Ela destaca que os alunos compreendem a situação da pandemia e a necessidade da suspensão das aulas até a estabilização do processo. No entanto, a estudante lembra que em agosto de 2020, quando a prefeitura liberou o retorno do internato, “imaginamos que iríamos voltar, mas até agora nada” lamenta.
O sentimento é de descaso com os alunos de Governador Valadares em relação ao tratamento dado pela sede em Juiz de Fora. Entre as reclamações, está a falta de informações por parte das coordenações dos cursos. “Quando dão, é com enorme grosseria e arrogância, nos chamam de ‘ansiosos’ o tempo inteiro, mas não dão celeridade aos processos”, revela um aluno.
A falta da presença do reitor no Campus de Valadares também é criticada pelos universitários. Segundo eles, a última vez que ele esteve visitando a UFJF-GV foi no início de 2019.
Já naquela ocasião, contam os estudantes, o início do internato somava quatro meses de atraso, devido a contratos não firmados. “Até hoje não houve sequer uma turma que formou sem sofrer psicologicamente com essa demora, quase perdendo o prazo para formar a tempo de ingressar na residência médica. Nós somos cobaias o tempo todo dessa universidade e eles não conseguem nos dar o mínimo de respeito e consideração”, desabafa um outro aluno.
Os universitários querem emancipação do Campus de Juiz de Fora, sob a alegação de que a sede não se importa com os alunos do campus local. Pedro Oticica, que cursa o 8º período de medicina, também reclama que ainda não está no internato.
Ele explica que a turma está prejudicada pela falta das aulas práticas, já que o oitavo período é o último ano antes de começar o internato. Ele alega que “é muito ruim ter as aulas práticas dissociadas das teóricas. Isso é extremamente prejudicial para o aprendizado”, ressalta.
“O pior de tudo é que teremos a teoria de uma disciplina separada por meses da prática, da mesma disciplina, nos levando a um péssimo aproveitamento”, completa.
Oticica reclama ainda da falta de estrutura do campus local. “Não há espaço para todos os alunos, por vezes precisamos assistir aulas em salas emprestadas por colégios da cidade. O problema não é só o internato. Os problemas começam desde o primeiro período. O Campus de Valadares não tem condições alguma de ser chamado de universidade”, lamenta.
Eduardo Campos, do 10º período de medicina, é de Bom Despacho (MG) e mora de aluguel em Valadares. “Estou pagando aluguel sem estudar. Um grande prejuízo e afirmo que 80% dos universitários estão na mesma situação. Queremos estudar e ajudar. A maioria de nós fez até credenciamento no programa ‘Brasil Conta Comigo’, do governo federal, para trabalhar na pandemia, mas ninguém de Valadares foi chamado”, disse.
O que diz o Campus GV
O diretor do Instituto de Ciências da Vida do Campus da UFJF-GV, professor Ângelo Denadai, explica que os problemas são resultados da burocracia da sede em Juiz de Fora.
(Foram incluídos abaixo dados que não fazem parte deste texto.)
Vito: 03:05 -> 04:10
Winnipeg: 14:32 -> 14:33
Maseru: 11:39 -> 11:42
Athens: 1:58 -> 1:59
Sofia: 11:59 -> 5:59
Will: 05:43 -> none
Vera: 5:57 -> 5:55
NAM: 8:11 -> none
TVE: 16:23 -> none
Segundo ele, tudo se resume à submissão do Campus de GV ao de Juiz de Fora, que, de acordo com o professor, cria regras para o retorno de atividades que não se aplicariam à realidade de Governador Valadares.
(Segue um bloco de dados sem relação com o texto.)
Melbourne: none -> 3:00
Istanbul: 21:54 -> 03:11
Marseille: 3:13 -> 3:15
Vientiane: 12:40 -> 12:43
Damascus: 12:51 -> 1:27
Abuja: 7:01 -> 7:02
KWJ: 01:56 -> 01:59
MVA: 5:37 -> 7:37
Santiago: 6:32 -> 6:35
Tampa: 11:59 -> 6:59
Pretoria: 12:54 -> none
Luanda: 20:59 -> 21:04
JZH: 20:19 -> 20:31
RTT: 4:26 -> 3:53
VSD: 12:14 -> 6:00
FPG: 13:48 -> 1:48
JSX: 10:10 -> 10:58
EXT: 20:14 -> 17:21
Ele também reforça que as estruturas física, administrativa e de recursos humanos da universidade em Valadares são completamente diferentes de Juiz de Fora. “São duas universidades distintas, apesar de levarem o mesmo nome, e ainda tem o fator descaso”,
Denadai concluiu informando que o assunto seria discutido em uma reunião virtual com o reitor da UFJF.